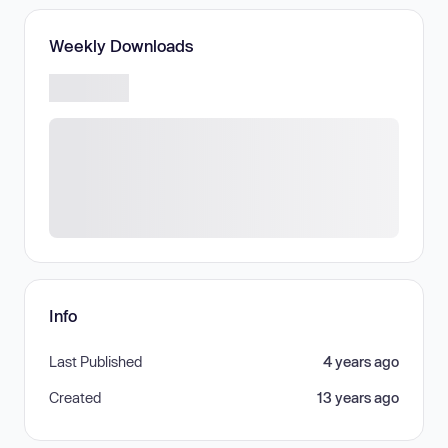
Weekly Downloads
Info
Last Published
4 years ago
Created
13 years ago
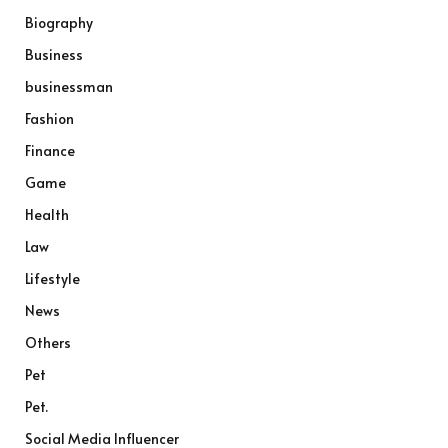
Biography
Business
businessman
Fashion
Finance
Game
Health
Law
Lifestyle
News
Others
Pet
Pet.
Social Media Influencer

## Exercise brief
The expected output is each record, copied exactly, and nothing in place of the pictures.

## Output below
Weekly Downloads
Info
Last Published
4 years ago
Created
13 years ago
Biography
Business
businessman
Fashion
Finance
Game
Health
Law
Lifestyle
News
Others
Pet
Pet.
Social Media Influencer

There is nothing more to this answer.